(Directive)
Find the string "FaizFull" in the records. Copy each line that has it.

Transcribed page contents
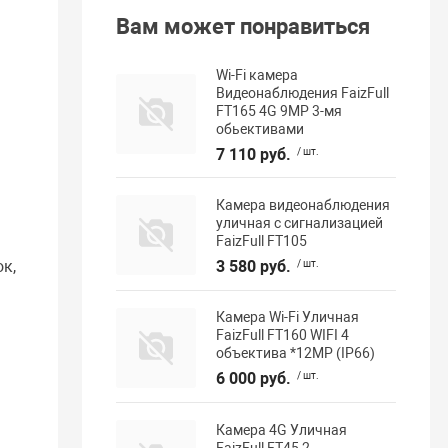
Вам может понравиться
Wi-Fi камера
Видеонаблюдения FaizFull
FT165 4G 9MP 3-мя
обьективами
7 110 руб.
/ шт.
Камера видеонаблюдения
уличная с сигнализацией
FaizFull FT105
3 580 руб.
/ шт.
к,
е
Камера Wi-Fi Уличная
FaizFull FT160 WIFI 4
объектива *12МР (IP66)
6 000 руб.
/ шт.
Камера 4G Уличная
FaizFull FT45 2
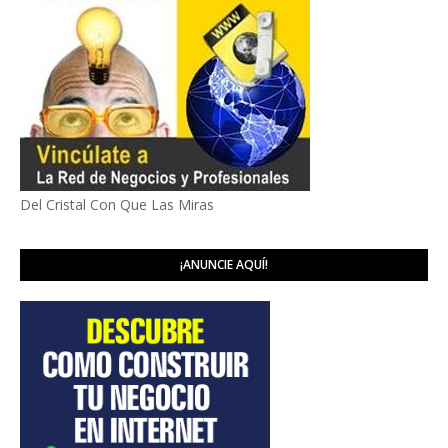
Del Cristal Con Que Las Miras
¡ANUNCIE AQUÍ!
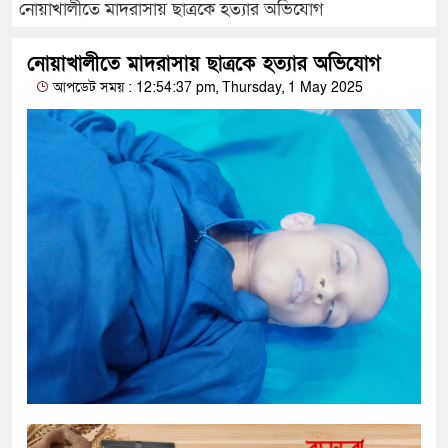
নোয়াখালীতে মাদরাসায় ছাত্রকে হত্যার অভিযোগ
নোয়াখালীতে মাদরাসায় ছাত্রকে হত্যার অভিযোগ
আপডেট সময় : 12:54:37 pm, Thursday, 1 May 2025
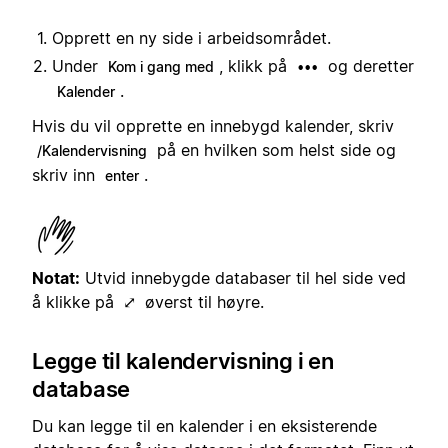
Opprett en ny side i arbeidsområdet.
Under
, klikk på
og deretter
Kom i gang med
•••
.
Kalender
Hvis du vil opprette en innebygd kalender, skriv
på en hvilken som helst side og
/Kalendervisning
skriv inn
.
enter
Notat:
Utvid innebygde databaser til hel side ved
å klikke på
øverst til høyre.
⤢
Legge til kalendervisning i en
database
Du kan legge til en kalender i en eksisterende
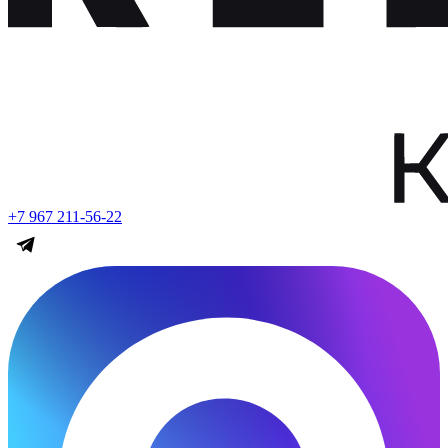
+7 967 211-56-22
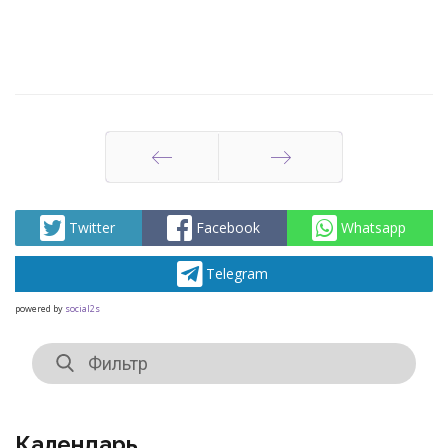
Назад
Вперед
Twitter
Facebook
Whatsapp
Telegram
powered by
social2s
Календарь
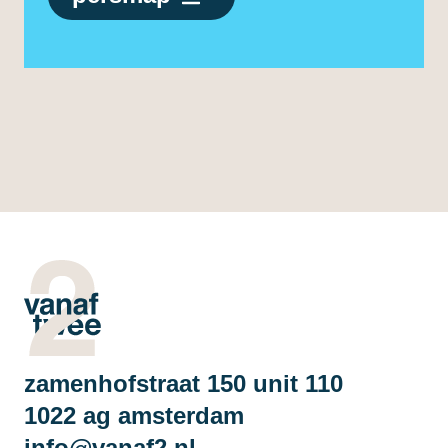
zamenhofstraat 150 unit 110
1022 ag amsterdam
info@vanaf2.nl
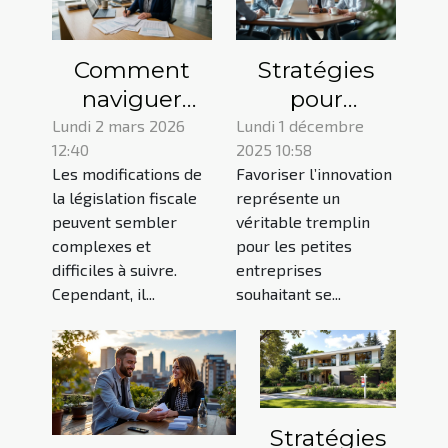
Comment
Stratégies
naviguer
pour
dans les
dynamiser
Lundi 2 mars 2026
Lundi 1 décembre
12:40
2025 10:58
modifications
l'innovation
Les modifications de
Favoriser l’innovation
récentes de
dans les
la législation fiscale
représente un
la législation
petites
peuvent sembler
véritable tremplin
fiscale ?
entreprises
complexes et
pour les petites
difficiles à suivre.
entreprises
Cependant, il...
souhaitant se...
Stratégies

(Output of the exercise)
Видеонаблюдения FaizFull
FaizFull FT105
FaizFull FT160 WIFI 4
FaizFull FT45 2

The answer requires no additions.